I’m teacher by formation and artist by vocation” repeats one of the sacred monsters of Malian music Harouna Barry. This confession translates all the passion of the man who can legitimately say that he was born an artist without anyone shooting to vanity because his artistic talent is innate. His trip is totally atypical because he’s not from the lot of the “Cubans” of Mali. But he has nothing to long for from them.
I have always been attracted by music and I learned how to play several instruments without the help of anybody” said the maestro who spent 35 years serving the nation and who made the fortune and the reputation of the national Badema of Mali. The natural gift of the artist permitted him to teach the instrument to his comrades. Teaching that was made with rudimentary means such as tins, old kettles. He remembers that “some learned to play percussion by beating on their thighs".

The first formation of Harouna Barry was the Askia Jazz, a band created by the students of the school Askia Mohamed in 1960.
In 1962, he creates the Rônier Jazz with the Taras. Teacher of French and geography, Harouna is transferred in Gao at the end of his formation (1964-65). One year layer, he goes back to the land of his ancestors, Kayes. His talent, ingenuity and musical ambition permitted him to illustrate himself and to become the director of the orchestra “the Goffé Star” of Kayes. It’s there that he learned saxophone to take up a challenge. “The ancient always criticized us saying that there were not enough wind instruments in our orchestra. I then decided one day to try the saxophone. My comrades were seduced by the first notes so I never stopped since then” he remembers. Nobody ever teach him how to play an instrument. He says that he has spiritual fathers at the saxophone such as Tidiane Koné (Rail Band), Fela Kuti (Nigeria) and Manu Dibango (Cameroon).
While being the director of the Goffé star, Harouna Barry was appealed to in 1975 by Boncana Maïga and Khalil Traoré to join the band “l’As Marabias” which needed a talented and experimented saxophonist. The band was formed by the Cubans of the Malian music. That’s who they rub shoulders with Boncana, Khalil, Bah Tapo, Baba Traoré, Amadou Bâh, Alou Traoré, Dramane Coulibaly, Issa Falaba Traoré... after a brief passage as the artistic director of the national instrumental ensemble of Mali (1985-1986), Harouna Barry was recalled to direct the national Badema of Mali; responsibility that he assumed until 2001. During this year, he made his rights to retirement prevail after 35 of good and loyal service.

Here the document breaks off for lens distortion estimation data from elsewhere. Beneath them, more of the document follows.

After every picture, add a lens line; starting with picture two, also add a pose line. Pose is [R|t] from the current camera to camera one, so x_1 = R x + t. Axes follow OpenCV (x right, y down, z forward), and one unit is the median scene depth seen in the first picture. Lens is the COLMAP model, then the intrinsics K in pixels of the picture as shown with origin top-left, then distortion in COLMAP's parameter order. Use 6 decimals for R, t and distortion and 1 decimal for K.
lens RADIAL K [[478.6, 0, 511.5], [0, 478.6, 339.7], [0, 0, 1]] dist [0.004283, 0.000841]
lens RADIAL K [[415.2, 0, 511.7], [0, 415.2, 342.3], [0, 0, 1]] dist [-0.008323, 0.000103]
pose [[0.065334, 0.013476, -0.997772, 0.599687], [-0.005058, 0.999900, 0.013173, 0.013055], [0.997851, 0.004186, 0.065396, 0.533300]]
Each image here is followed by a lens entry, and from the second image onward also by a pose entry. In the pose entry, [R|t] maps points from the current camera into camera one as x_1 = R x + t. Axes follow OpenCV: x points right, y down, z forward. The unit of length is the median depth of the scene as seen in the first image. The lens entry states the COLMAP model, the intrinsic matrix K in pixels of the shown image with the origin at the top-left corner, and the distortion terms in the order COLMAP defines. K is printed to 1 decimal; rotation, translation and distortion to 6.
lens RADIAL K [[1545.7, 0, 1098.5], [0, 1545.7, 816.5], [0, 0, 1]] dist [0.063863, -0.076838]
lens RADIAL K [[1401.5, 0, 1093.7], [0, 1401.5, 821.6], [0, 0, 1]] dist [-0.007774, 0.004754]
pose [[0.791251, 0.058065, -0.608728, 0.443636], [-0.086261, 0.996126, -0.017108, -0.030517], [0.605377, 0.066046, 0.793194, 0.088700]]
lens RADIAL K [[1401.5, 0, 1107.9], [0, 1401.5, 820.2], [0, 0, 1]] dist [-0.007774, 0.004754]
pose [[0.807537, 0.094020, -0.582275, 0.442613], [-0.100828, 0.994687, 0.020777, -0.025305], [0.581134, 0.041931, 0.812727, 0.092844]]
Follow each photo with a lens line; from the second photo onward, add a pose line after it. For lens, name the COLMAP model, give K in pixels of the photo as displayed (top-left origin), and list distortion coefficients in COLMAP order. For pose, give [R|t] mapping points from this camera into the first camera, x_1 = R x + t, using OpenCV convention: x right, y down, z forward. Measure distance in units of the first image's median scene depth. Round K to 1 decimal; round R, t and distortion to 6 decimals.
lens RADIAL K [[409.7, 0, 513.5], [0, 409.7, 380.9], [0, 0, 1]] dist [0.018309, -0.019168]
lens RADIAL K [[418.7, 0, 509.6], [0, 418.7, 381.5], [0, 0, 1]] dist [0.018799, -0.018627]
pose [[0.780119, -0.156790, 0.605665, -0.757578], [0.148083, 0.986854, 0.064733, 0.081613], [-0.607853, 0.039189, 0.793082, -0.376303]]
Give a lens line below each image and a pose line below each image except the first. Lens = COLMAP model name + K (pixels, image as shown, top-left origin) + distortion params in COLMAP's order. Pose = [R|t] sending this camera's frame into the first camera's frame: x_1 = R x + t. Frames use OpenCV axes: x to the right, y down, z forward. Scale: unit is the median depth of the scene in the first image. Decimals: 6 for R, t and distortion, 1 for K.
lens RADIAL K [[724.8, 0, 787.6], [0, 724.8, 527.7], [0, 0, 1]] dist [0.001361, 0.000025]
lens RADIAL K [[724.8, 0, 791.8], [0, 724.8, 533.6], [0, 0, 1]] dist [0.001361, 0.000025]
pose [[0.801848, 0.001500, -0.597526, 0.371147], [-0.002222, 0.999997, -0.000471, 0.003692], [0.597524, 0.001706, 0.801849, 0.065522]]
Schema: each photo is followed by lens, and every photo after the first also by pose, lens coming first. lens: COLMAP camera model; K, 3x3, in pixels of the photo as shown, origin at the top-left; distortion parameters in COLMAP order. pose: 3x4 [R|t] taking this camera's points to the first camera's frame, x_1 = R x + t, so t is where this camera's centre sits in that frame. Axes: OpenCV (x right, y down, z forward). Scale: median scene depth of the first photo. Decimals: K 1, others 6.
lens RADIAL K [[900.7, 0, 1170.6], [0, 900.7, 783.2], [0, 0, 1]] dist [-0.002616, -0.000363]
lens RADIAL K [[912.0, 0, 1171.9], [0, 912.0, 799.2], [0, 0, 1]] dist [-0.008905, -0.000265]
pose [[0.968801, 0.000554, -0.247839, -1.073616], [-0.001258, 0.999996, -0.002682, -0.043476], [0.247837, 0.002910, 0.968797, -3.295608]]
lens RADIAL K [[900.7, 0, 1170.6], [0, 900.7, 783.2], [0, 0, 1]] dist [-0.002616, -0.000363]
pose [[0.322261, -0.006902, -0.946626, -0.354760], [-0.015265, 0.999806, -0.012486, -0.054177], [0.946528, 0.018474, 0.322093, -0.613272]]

And yet, Harouna is not old yet. Although his 59 years old, he says to everybody that he is only 18 years old. “You get old only in the head and I’m mentally still very young”. Since his retirement, Harouna founded the orchestra “Les Barons" with some of his comrades such as Ferdinand Coulibaly. A band equipped with instruments by the ancient president Alpha Oumar Konaré. “This comforted me a lot. If I hadn’t managed to reconvert myself in this way, I would have become crazy, I wouldn’t have understand to be given up after having work so hard for my homeland” explains the knight of national order of the merit. In his opinion, music brought him the confidence and the esteem of the youth. “Today, I’m able to make any musician move at any hour toward anywhere. It’s extremely important. No fortune can bring to a man such confidence” he said.

Even in his retirement, Harouna Barry continues to put his experience at the service of stars such as Haïra Arby and the youth in a hall that he occupies at the house of the youth (Maison des jeunes). “He’s entirely devoted to youth, polite and available; Harouna teaches a lot of things to lead an artistic career. And he doesn’t ask for anything in return. It proves that he has love and passion for what he does” says a young female singer. “It’s urgent today to initiate the young people to our dances to avoid their prostitution. We are loosing our manner of dancing because of new dances from other where. They are about to suffocate so it’s time to act”. Waiting for the means to realise this project, Harouna is continuing his musical experience with ADS, Soufountera, François Dembélé (promoter of Santoro/Percussion). His prestige is becoming bigger and the maestro largely merits it.